*** Opening Input for this task ***

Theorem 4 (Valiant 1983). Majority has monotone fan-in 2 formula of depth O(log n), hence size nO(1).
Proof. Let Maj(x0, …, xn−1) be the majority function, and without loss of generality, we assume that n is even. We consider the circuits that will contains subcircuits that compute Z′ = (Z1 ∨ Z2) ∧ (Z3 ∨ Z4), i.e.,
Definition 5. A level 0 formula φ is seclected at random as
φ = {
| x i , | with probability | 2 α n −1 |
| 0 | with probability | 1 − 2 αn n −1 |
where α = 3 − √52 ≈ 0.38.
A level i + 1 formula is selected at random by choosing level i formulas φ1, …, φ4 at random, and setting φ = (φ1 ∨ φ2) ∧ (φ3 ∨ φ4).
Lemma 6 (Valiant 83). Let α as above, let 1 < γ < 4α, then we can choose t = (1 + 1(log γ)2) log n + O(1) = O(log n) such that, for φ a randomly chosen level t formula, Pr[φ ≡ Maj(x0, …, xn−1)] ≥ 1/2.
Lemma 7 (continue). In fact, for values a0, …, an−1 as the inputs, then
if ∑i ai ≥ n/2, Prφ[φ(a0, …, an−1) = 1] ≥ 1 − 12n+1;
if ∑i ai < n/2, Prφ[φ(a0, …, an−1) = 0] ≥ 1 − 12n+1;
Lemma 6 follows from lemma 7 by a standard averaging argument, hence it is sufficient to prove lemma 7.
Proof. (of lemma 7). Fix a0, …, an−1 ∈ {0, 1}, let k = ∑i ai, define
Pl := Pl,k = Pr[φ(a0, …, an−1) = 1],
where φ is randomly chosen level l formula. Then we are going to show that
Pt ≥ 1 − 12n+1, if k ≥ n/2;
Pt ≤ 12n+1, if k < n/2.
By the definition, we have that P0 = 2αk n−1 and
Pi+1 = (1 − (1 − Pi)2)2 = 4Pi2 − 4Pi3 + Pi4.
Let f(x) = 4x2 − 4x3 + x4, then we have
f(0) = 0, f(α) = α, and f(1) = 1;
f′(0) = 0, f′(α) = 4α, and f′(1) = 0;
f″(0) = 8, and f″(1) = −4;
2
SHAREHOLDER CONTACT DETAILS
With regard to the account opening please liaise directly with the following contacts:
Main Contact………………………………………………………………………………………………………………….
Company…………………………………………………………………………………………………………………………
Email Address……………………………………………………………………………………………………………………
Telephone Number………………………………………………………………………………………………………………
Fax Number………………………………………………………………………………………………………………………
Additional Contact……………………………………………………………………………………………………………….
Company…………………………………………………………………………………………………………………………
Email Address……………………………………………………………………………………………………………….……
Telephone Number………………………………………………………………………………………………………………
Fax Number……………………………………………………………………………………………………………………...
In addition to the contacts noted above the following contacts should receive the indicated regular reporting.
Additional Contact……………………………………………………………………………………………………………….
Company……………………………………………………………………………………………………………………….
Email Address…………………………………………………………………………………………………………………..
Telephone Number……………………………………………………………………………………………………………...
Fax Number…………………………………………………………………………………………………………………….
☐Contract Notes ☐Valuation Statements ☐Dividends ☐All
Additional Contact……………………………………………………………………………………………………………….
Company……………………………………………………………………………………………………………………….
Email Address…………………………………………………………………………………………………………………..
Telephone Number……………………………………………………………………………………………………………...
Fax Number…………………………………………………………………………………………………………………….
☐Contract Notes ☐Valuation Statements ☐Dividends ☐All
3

*** Closing Input for this task ***

What the task asks » Check each line of the listing for "above". Show those that have it.

Problem solution »
Lemma 6 (Valiant 83). Let α as above, let 1 < γ < 4α, then we can choose t = (1 + 1(log γ)2) log n + O(1) = O(log n) such that, for φ a randomly chosen level t formula, Pr[φ ≡ Maj(x0, …, xn−1)] ≥ 1/2.
In addition to the contacts noted above the following contacts should receive the indicated regular reporting.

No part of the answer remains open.